Materials and methods
Cell culture
Human MDA-MB-231 and MDA-MB-435 breast cancer cells were obtained from the NCI PS-OC Network Bioresource Core Facility (National Institutes of Health) and cultured in Dulbecco’s modified essential medium supplemented with 10% fetal bovine serum and 1% penicillin–streptomycin (Invitrogen) in a 5% CO2/95% air incubator at 37°C. The MDA-MB-231 and MDA-MB-435 cell lines were each authenticated by short tandem repeat profiling and tested negative for the presence of mycoplasma using a PCR-based assay. Cultured cells were pretreated with 100 nM ganetespib or vehicle for 30 min, exposed to 20% or 1% O2 for 6 h in the continued presence of drug, and then lysed for immunoblot assays.
Drug preparation
Ganetespib [3-(2,4-dihydroxy-5-isopropylphenyl)-4-(1-methyl-1H-1,2,4-triazol-5(4H)-one] was synthesized by Synta Pharmaceuticals Corp. and prepared as a stock solution in DMSO. For administration, ganetespib was formulated in vehicle consisting of 10% DMSO, 18% Cremophor RH 40, 3.6% dextrose, and 68.4% water [24].
Orthotopic implantation
Studies using 6-to-8 week-old female severe combined immunodeficiency (SCID) mice (NCI) were performed according to protocols approved by the Johns Hopkins University Animal Care and Use Committee in accordance with the NIH Guide for the Care and Use of Laboratory Animals.
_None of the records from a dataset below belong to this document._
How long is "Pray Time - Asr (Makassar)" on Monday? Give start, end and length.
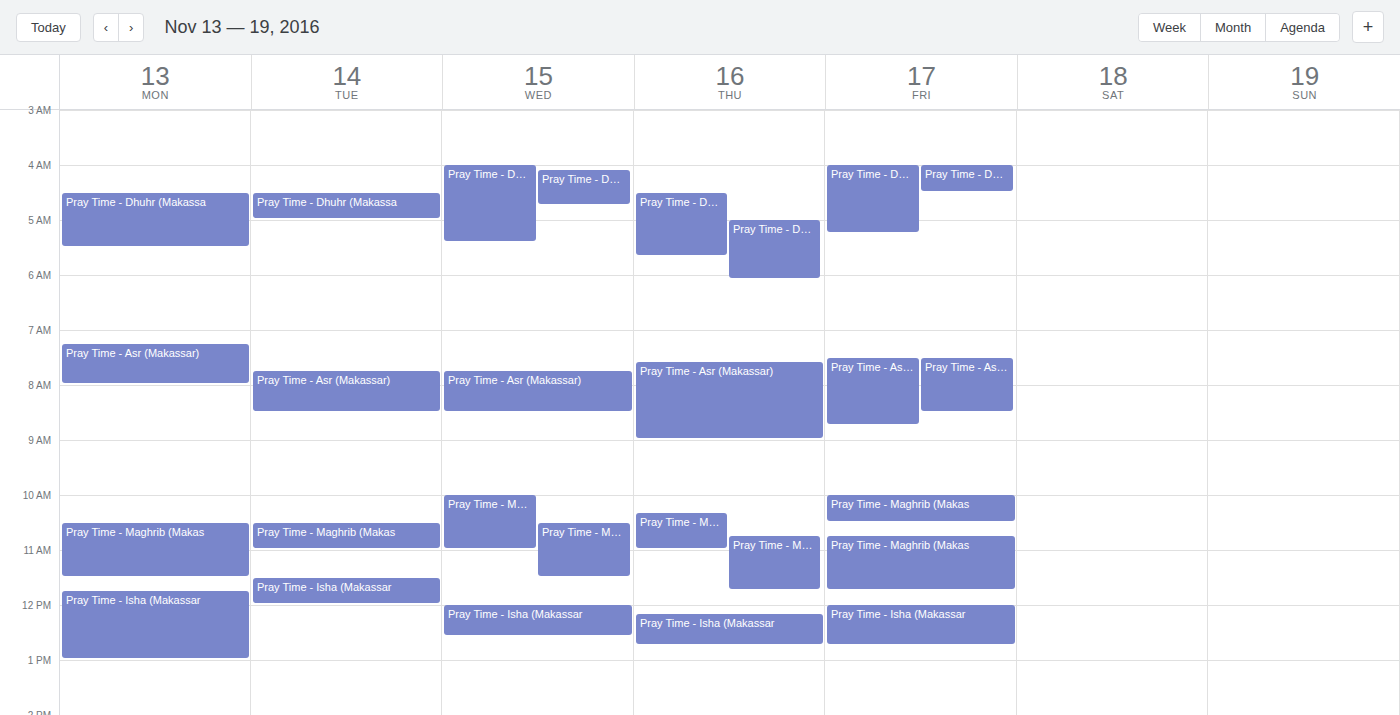
7:15 AM to 8:00 AM, 45 minutes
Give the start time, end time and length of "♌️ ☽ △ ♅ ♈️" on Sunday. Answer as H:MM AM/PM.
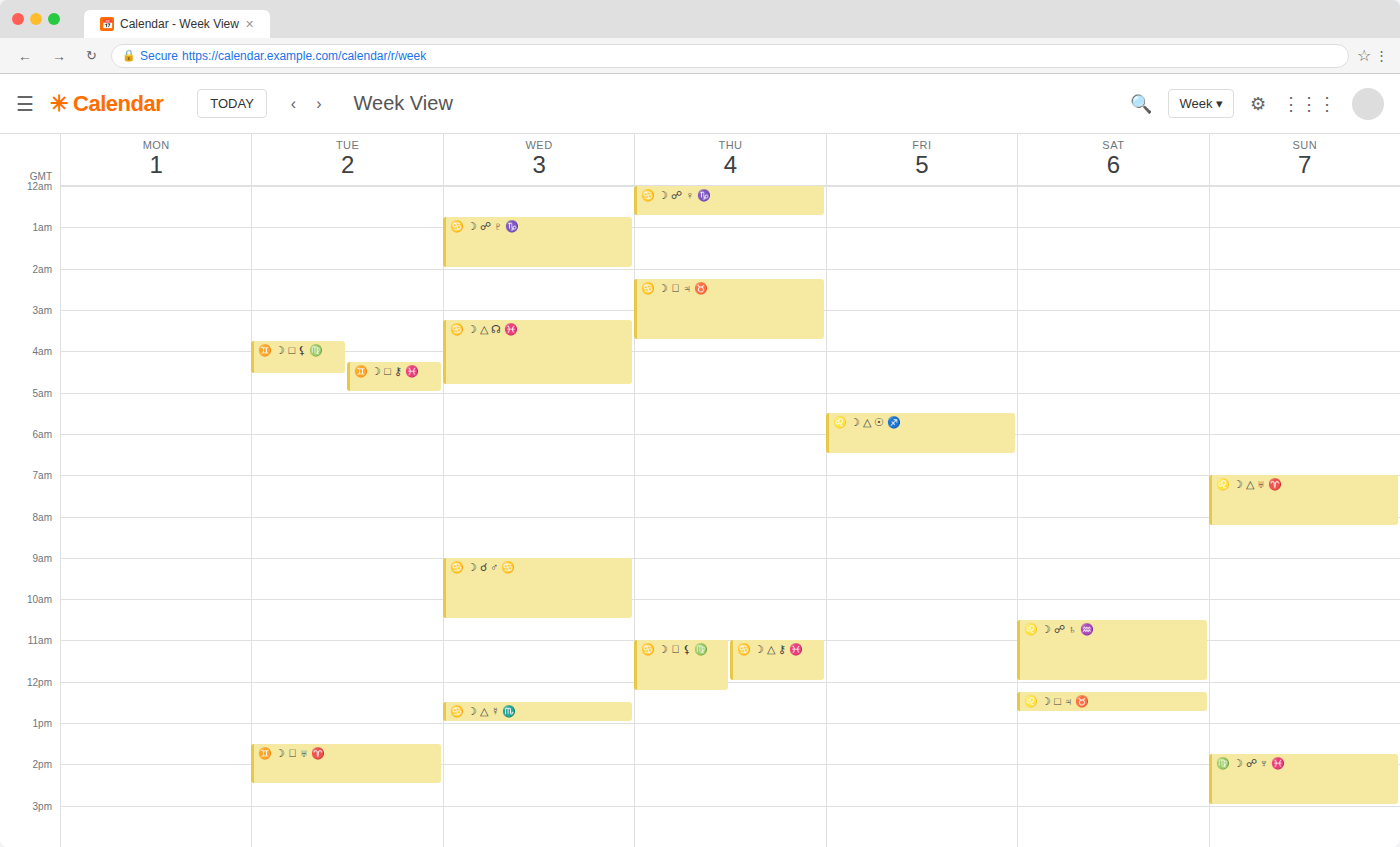
7:00 AM to 8:15 AM, 1 hour 15 minutes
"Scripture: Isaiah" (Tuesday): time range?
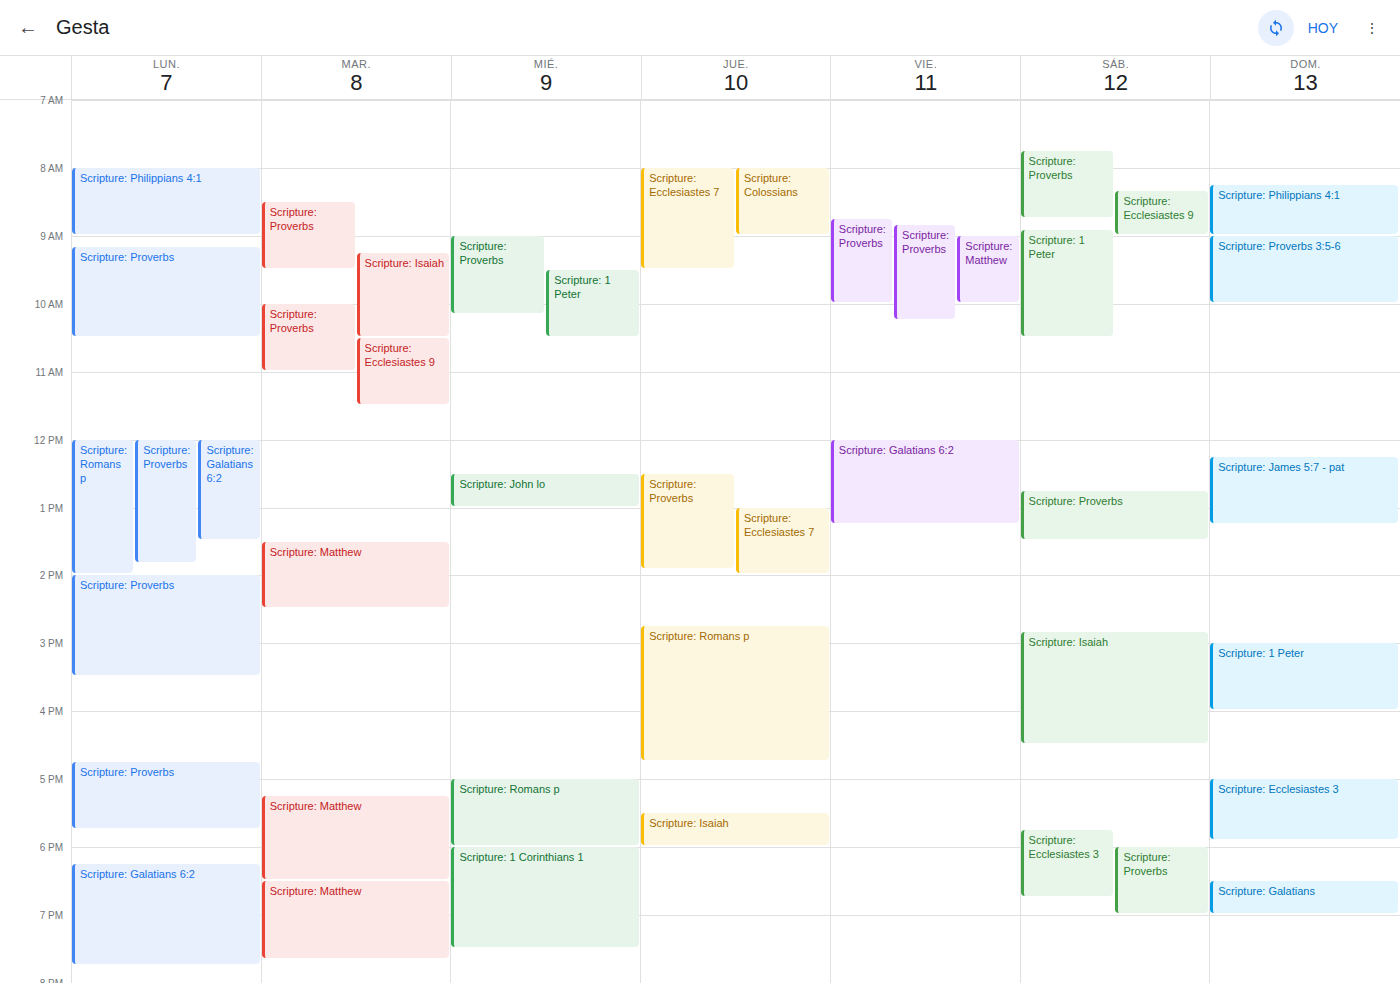
9:15 AM to 10:30 AM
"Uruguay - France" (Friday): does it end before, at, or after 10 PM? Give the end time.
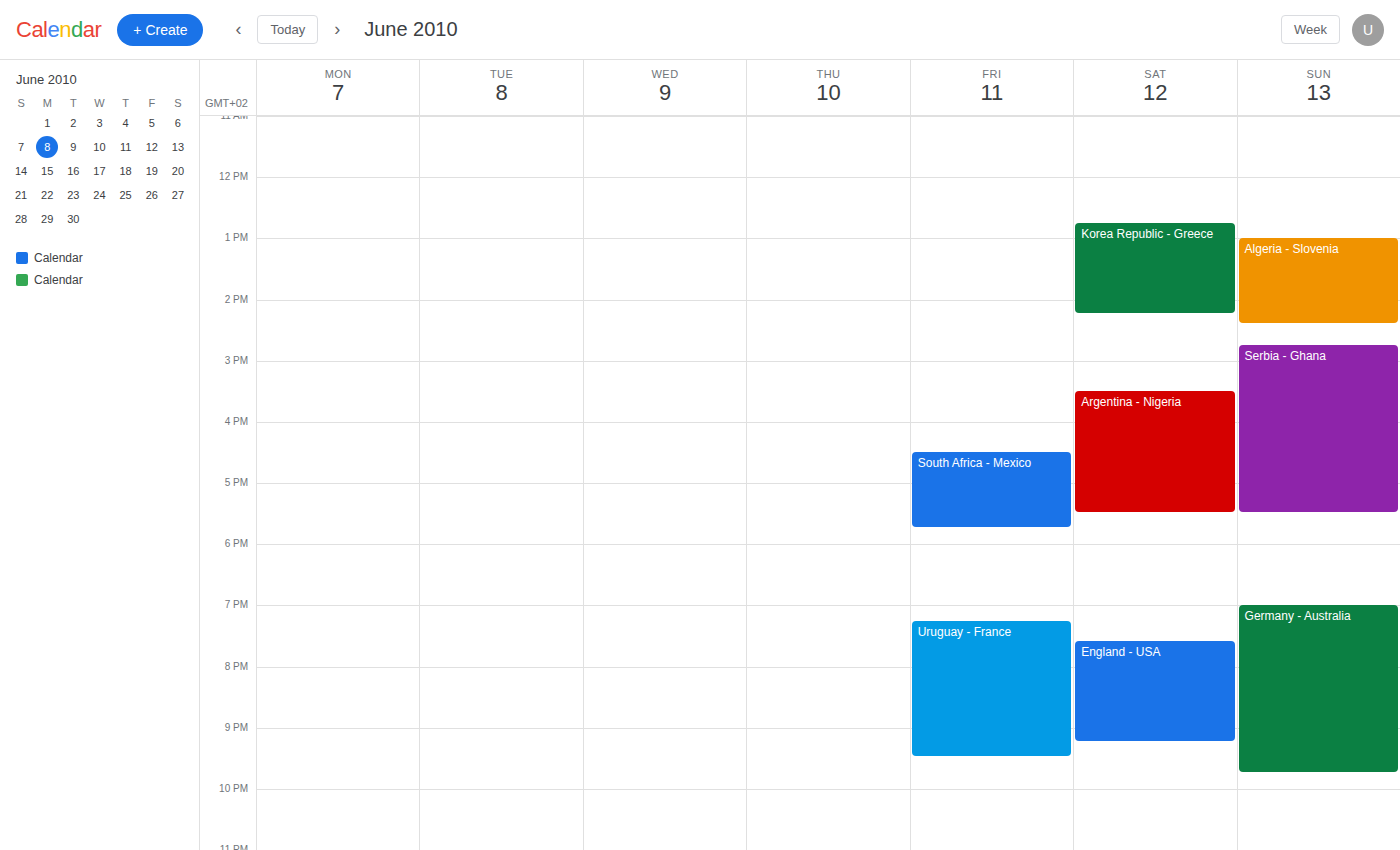
9:30 PM -- before 10 PM, 30 minutes above the 10 PM line.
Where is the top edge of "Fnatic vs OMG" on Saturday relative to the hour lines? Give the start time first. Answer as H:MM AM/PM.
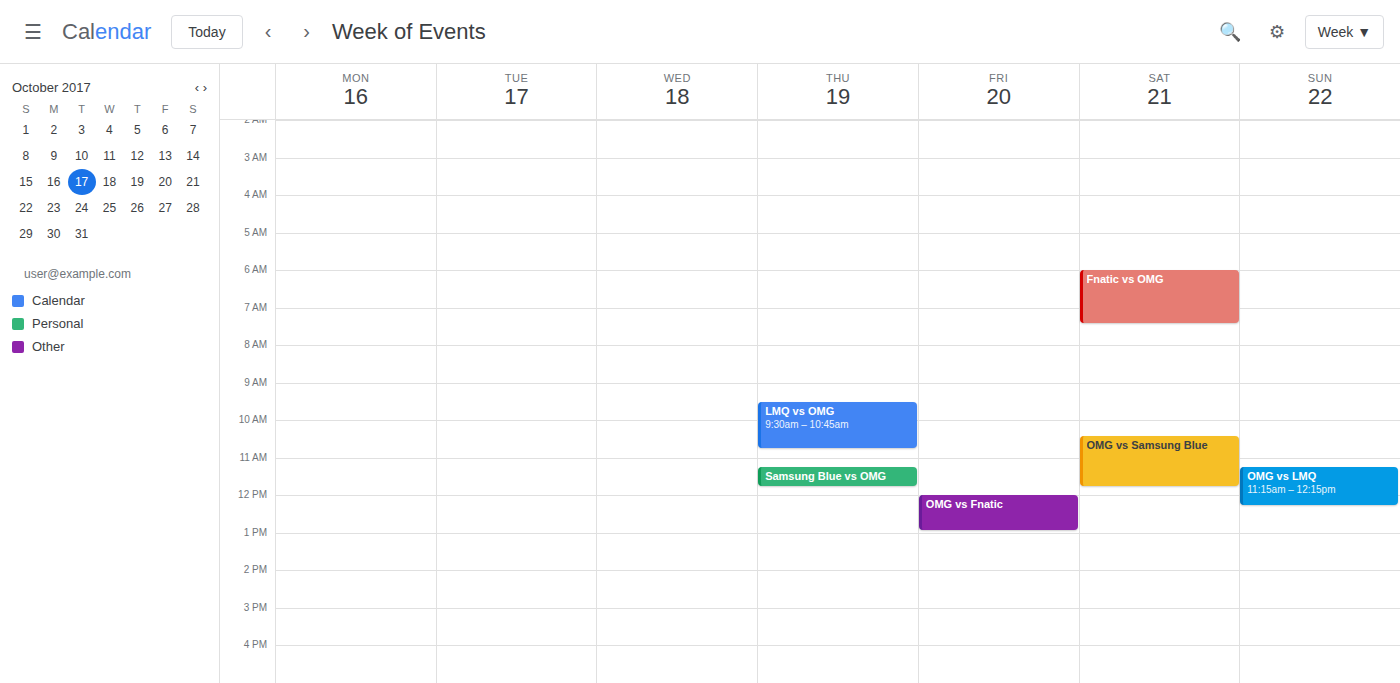
6:00 AM -- exactly on the 6 AM line.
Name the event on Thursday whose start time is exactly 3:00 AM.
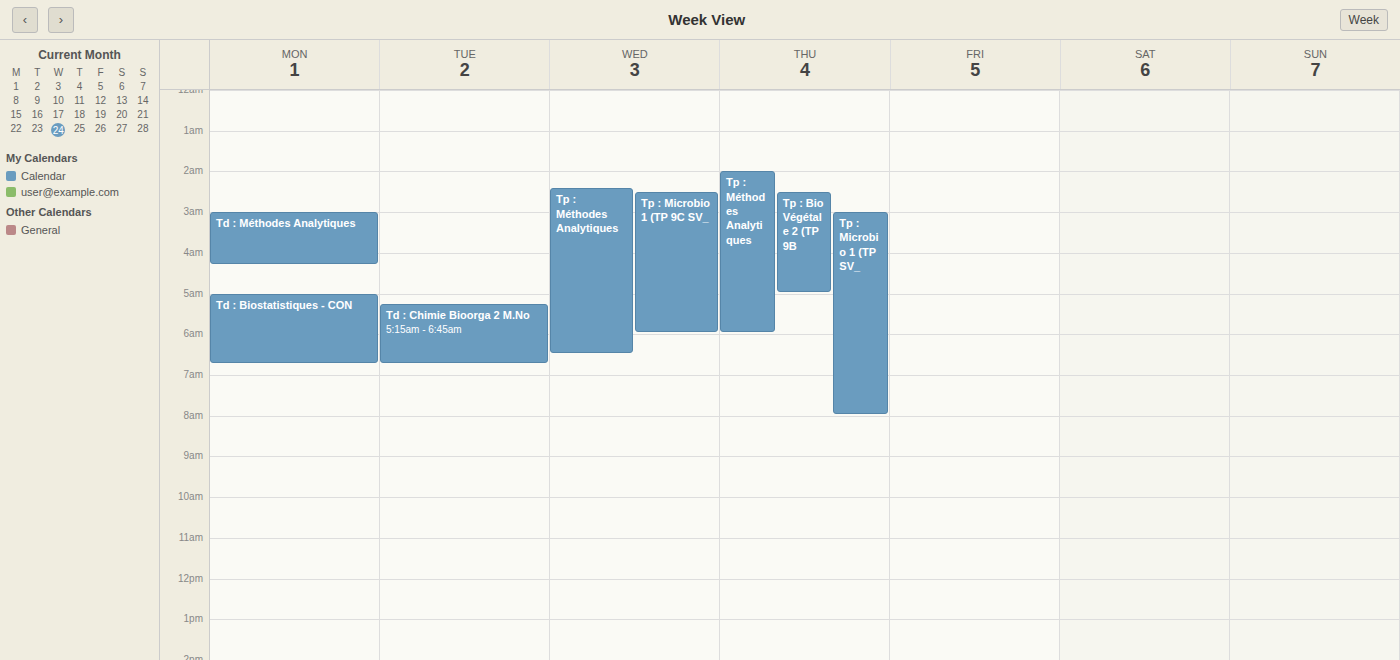
"Tp : Microbio 1 (TP SV_"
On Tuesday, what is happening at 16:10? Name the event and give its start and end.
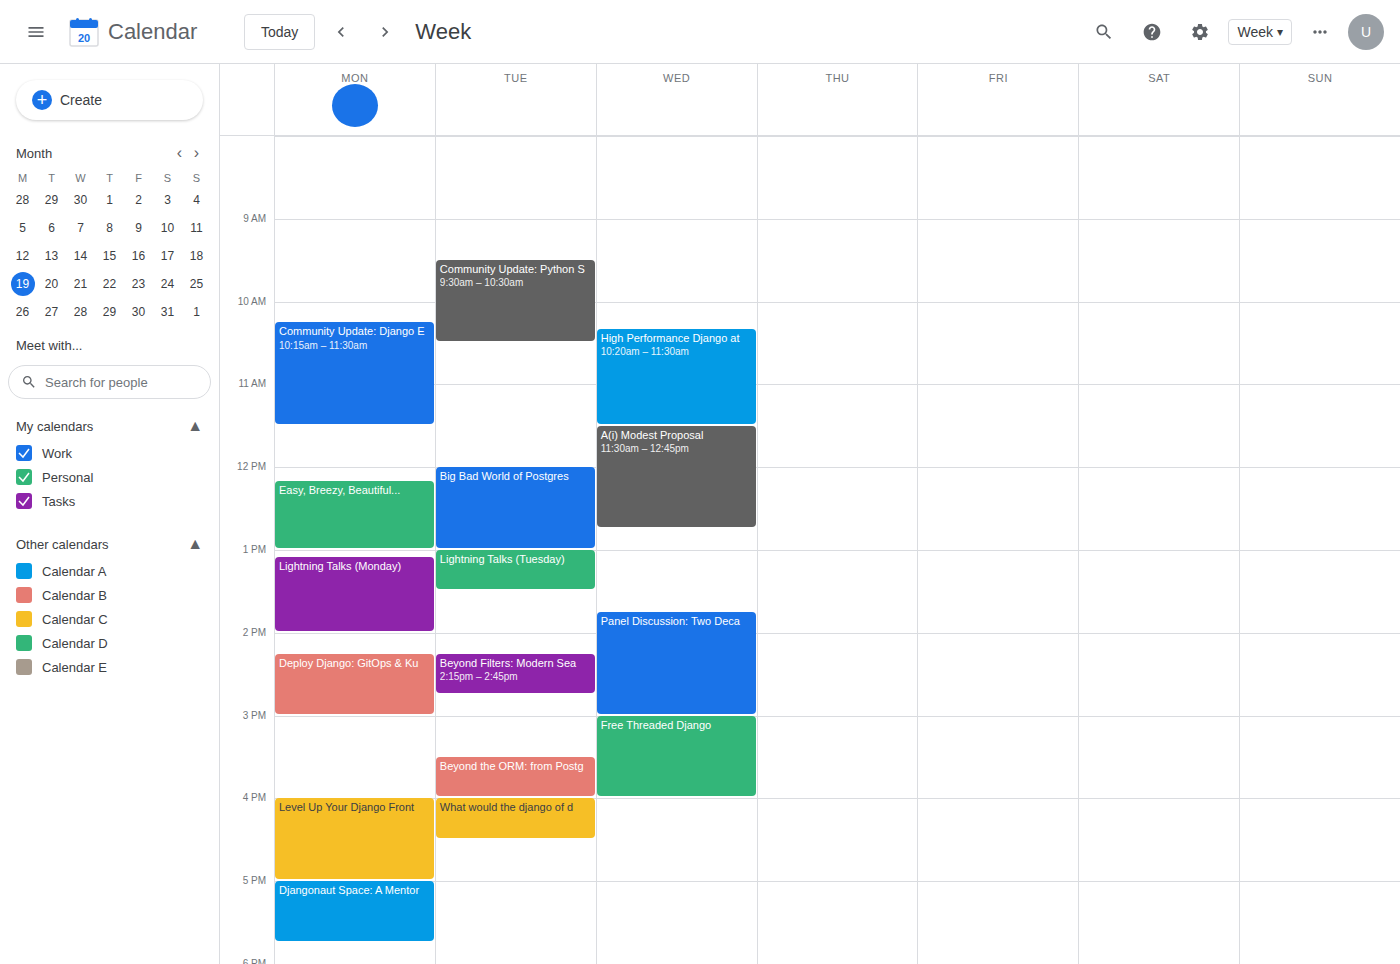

Cells were harvested from tissue culture plates by trypsinization, resuspended at 107 cells/ml in a 50:50 mixture of PBS:Matrigel (BD Biosciences), and 2×106 cells were injected into the mammary fat pad. Tumor length (L), width (W) and thickness (T) were measured (in mm) using calipers and tumor volume (V) was calculated as V = 0.52×L×W×T. After palpable tumors formed (7 days after tumor implantation), mice received a tail vein injection of ganetespib (150 mg/kg) or vehicle, which was repeated every 7 days. Tumor volume and body weight were monitored twice per week. Mice were euthanized 44 days after tumor implantation and 24 hours after the last drug treatment. Following euthanasia, the left lung was inflated with low-melting-point agarose for formalin fixation, paraffin embedding, staining of tissue sections with hematoxylin and eosin (H&E), and immunohistochemistry. Portions of the right lung were used for the isolation of genomic DNA. Primary tumors were harvested for isolation of total RNA and protein lysate preparation. Blood was collected by heart puncture for RNA isolation. The axillary lymph node ipsilateral to the primary tumor was processed for immunohistochemistry [27].
Extraction of genomic DNA
Lung tissue was digested with proteinase K at 55°C overnight, and genomic DNA was extracted with phenol and chloroform, and precipitated with isopropanol. 200 ng of genomic DNA was used for quantitative real-time PCR (qPCR) using the following human HK2 gene-specific primers to quantify lung metastatic burden: ccagttcattcacatcatcag and cttacacgaggtcacatagc. The result was normalized to the result obtained using primers that bind to both human and mouse 18S rRNA genes: cggcgacgacccattcgaac and gaatcgaaccctgattccccgtc.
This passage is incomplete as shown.